Text for analysis:
▼

What was presented at ESMO this year was the final analysis of OS outcomes in the KEYNOTE-355 trial.

KEYNOTE-355: Study Design

Eva M. Ciruelos, MD, PhD:
KEYNOTE-355 was a double-blind multicenter phase III trial that randomized 847 patients to receive CT plus pembrolizumab or placebo plus CT. All patients had locally recurrent inoperable or metastatic triple‑negative BC and had completed curative intent treatment ≥6 months before first recurrence. Patients continued therapy until progression, toxicity, or completion of 35 cycles.

The primary endpoints were PFS and OS in the PD‑L1 CPS ≥10, PD‑L1 CPS ≥1, and the intention to treat (ITT) patient populations. Secondary endpoints included ORR, DoR, DCR, and safety.

KEYNOTE-355: Baseline Characteristics (ITT)

Eva M. Ciruelos, MD, PhD:
Between 36.7% and 38.9% of patients had a CPS ≥10, with 75.1% having a CPS ≥1. Taxane was chosen as the preferred treatment option for 45% of all patients and carboplatin plus gemcitabine was chosen for 55%. The disease-free interval in all patients was less than 12 months in 22.1% of the patients in the pembrolizumab plus CT arm vs 17.8% with CT alone.

KEYNOTE-355 Final Analysis: OS (Coprimary Endpoint)

Eva M. Ciruelos, MD, PhD:
Median OS was improved in patients with a PD-L1 CPS ≥10 with the addition of pembrolizumab to CT at 23.0 months vs 16.1 months (HR: 0.73, 95% CI: 0.55-0.95; 1-sided P = .0093). The percentage of patients who were alive at 24 months was also improved in the arm receiving pembrolizumab (48.2% vs 34.0%). These differences were not statistically significant in the PD-L1 CPS ≥1 or ITT patient populations.

KEYNOTE-355 Final Analysis: OS in PD-L1 CPS Subgroups

Eva M. Ciruelos, MD, PhD:
Patients with a PD-L1 CPS of ≥20 had similar OS outcomes to patients with CPS ≥10 with a median OS of 24.0 months with pembrolizumab plus CT vs 15.6 months for placebo plus CT (HR: 0.72; 95% CI: 0.51-1.01). OS outcomes were similar across demographic and disease subgroups within the CPS ≥10 and CPS ≥1 patient populations.

▲

Information provided:
▼

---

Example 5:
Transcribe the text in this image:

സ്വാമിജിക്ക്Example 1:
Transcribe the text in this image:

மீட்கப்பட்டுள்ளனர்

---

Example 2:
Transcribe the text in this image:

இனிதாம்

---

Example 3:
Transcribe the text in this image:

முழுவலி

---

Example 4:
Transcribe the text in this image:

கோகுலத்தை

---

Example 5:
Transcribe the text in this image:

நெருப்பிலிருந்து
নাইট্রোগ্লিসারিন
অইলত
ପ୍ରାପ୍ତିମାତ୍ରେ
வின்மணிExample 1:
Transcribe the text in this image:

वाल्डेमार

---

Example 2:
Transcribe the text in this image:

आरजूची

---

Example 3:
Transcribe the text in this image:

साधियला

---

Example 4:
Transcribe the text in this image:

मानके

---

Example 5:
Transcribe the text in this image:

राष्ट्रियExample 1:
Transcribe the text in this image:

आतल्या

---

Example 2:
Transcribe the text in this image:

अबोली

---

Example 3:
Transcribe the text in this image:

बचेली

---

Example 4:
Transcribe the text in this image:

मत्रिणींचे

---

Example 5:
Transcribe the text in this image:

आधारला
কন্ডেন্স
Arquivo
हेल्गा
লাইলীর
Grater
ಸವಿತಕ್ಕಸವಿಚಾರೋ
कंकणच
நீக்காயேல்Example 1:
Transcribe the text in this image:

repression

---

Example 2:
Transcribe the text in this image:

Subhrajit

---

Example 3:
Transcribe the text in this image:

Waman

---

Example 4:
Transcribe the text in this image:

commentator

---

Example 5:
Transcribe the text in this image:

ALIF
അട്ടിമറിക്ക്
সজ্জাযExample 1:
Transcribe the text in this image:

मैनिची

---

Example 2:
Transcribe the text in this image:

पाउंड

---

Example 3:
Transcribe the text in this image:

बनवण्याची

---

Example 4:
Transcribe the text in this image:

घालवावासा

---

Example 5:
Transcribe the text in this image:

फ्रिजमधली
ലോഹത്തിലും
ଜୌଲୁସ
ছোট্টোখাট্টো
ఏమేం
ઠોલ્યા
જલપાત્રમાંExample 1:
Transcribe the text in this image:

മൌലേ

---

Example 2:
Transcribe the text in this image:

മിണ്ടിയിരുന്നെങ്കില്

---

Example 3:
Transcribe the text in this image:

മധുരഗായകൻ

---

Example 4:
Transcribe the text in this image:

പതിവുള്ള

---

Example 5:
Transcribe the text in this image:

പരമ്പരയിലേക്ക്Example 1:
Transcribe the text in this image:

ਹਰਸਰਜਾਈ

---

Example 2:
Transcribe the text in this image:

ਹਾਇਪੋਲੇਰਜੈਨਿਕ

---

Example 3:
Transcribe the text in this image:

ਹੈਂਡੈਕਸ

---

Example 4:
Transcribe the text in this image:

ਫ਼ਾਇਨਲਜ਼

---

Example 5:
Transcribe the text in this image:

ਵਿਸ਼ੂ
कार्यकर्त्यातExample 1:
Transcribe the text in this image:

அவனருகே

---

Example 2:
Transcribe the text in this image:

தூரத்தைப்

▲

Required action 1: Name the secondary endpoints listed in the KEYNOTE-355 text.
Required action 2: Print everything in the KEYNOTE-355 text from "The primary endpoints" down to "OS (Coprimary Endpoint)".
Required action 3: Rewrite the paragraph of the KEYNOTE-355 text that begins "Median OS was improved" as a short bulleted list that keeps its main figures.

Result 1: ORR, DoR, DCR, and safety.

Result 2:
The primary endpoints were PFS and OS in the PD‑L1 CPS ≥10, PD‑L1 CPS ≥1, and the intention to treat (ITT) patient populations. Secondary endpoints included ORR, DoR, DCR, and safety.

KEYNOTE-355: Baseline Characteristics (ITT)

Eva M. Ciruelos, MD, PhD:
Between 36.7% and 38.9% of patients had a CPS ≥10, with 75.1% having a CPS ≥1. Taxane was chosen as the preferred treatment option for 45% of all patients and carboplatin plus gemcitabine was chosen for 55%. The disease-free interval in all patients was less than 12 months in 22.1% of the patients in the pembrolizumab plus CT arm vs 17.8% with CT alone.

KEYNOTE-355 Final Analysis: OS (Coprimary Endpoint)

Result 3:
- PD-L1 CPS ≥10: median OS of 23.0 months with pembrolizumab added to CT vs 16.1 months (HR: 0.73, 95% CI: 0.55-0.95; 1-sided P = .0093).
- Alive at 24 months: 48.2% in the pembrolizumab arm vs 34.0%.
- PD-L1 CPS ≥1 and ITT populations: the differences were not statistically significant.